Creative Harmonies

Mars – Wow!

June 13, 2008 · Leave a Comment

When I was but a lad age 10 or so my Uncle, with whose family I lived, worked as an electrician at Jet Propulsion Laboratories (JPL), Pasadena, California. This was the mid-sixties, and the Ranger Lunar Program was on. We, the USA, were trying to locate landing spots for the Apollo program, so we launched photographic satellites to take pictures.

What was interesting was that the Ranger satellites were, well… suicidal. They didn’t orbit the moon like our current Mars Surveyor. No, these million dollar babies began taking images continuously from the moment the moon was within camera range, right the way down to the surface where they crashed. They’re still up there you know.
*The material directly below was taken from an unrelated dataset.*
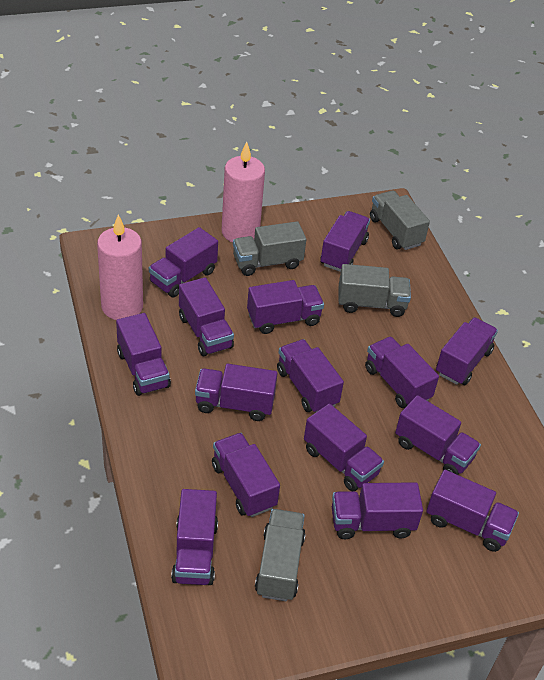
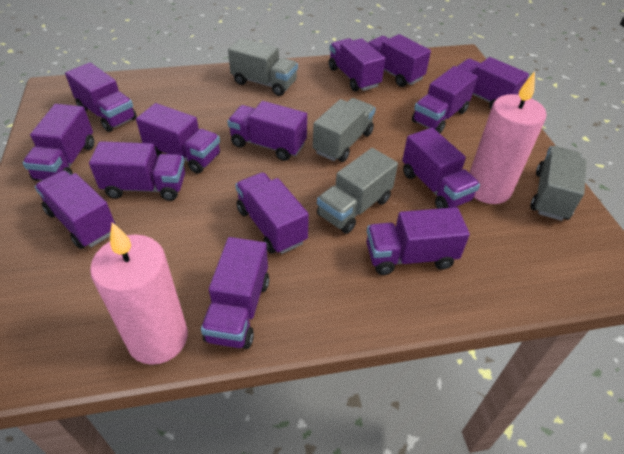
purple truck: 15 -> 14

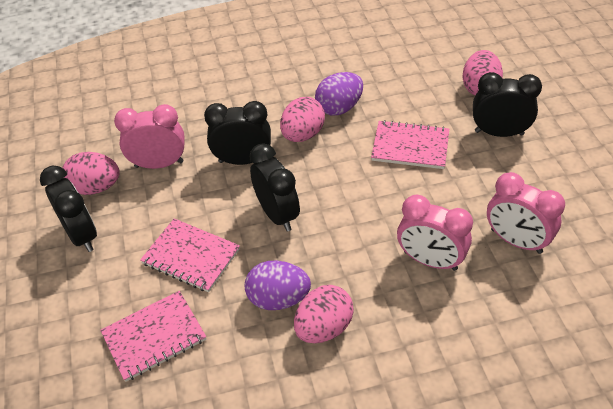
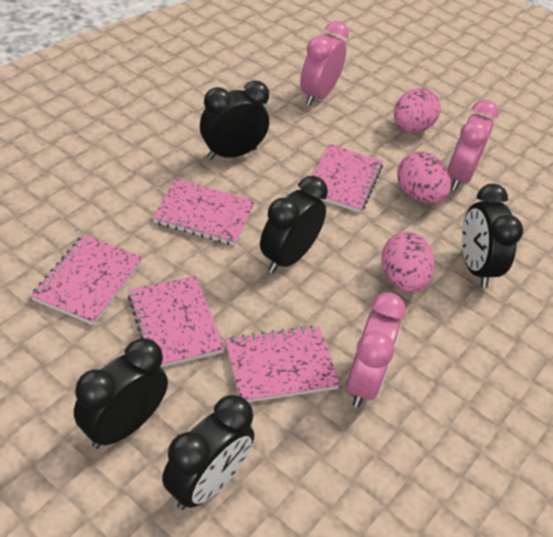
black clock: 4 -> 5
pink egg: 4 -> 3
pink notebook: 3 -> 5
purple egg: 2 -> 0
I’ll never, ever forget my Uncle bringing home something really rare. He’d been given an entire stack of lunar images from the Ranger moon-shot. It was absolutely breathtaking to sit in our house and pour over actual black & white 8×10 prints of the surface of the moon. And not just anybody has these babies, no sir. Just people from JPL and the scientists at NASA. I was so excited, that I asked to take them to school for show and tell time. The class was glued to each image.

As I write these words today there are no fewer than three active spacecraft on the surface of Mars, and two of them have gone way off the record for endurance. These two intrepid explorers, Opportunity, and Spirit are solar powered, remotely controlled, camera-toting robots. Both are part of the Mars Rover Program. These multi-million dollar babies were designed to last a mere six months exploring Mars close-up. They are however currently into their fourth year of daily Martian exploration, eight-times longer than originally thought possible. And they show little sign of quitting.

Martian Landscape / Opportunity Rover Rover tracks over Martian Dunes / Opportunity Rover

Here’s the clincher; this fifty-four year old kid who still loves space can now get all the pictures he wants off the web, for free, in color, in black & white, and he can “go to Mars” on his own. This direct access to once rare images is a mind-blowing opportunity to personally share in the exploration of space and our nearest neighbors, the planets.

So… why not take your own stroll over the wind-blown dunes, or look at the sedimentary rocks deposited by what can only have been Martian water?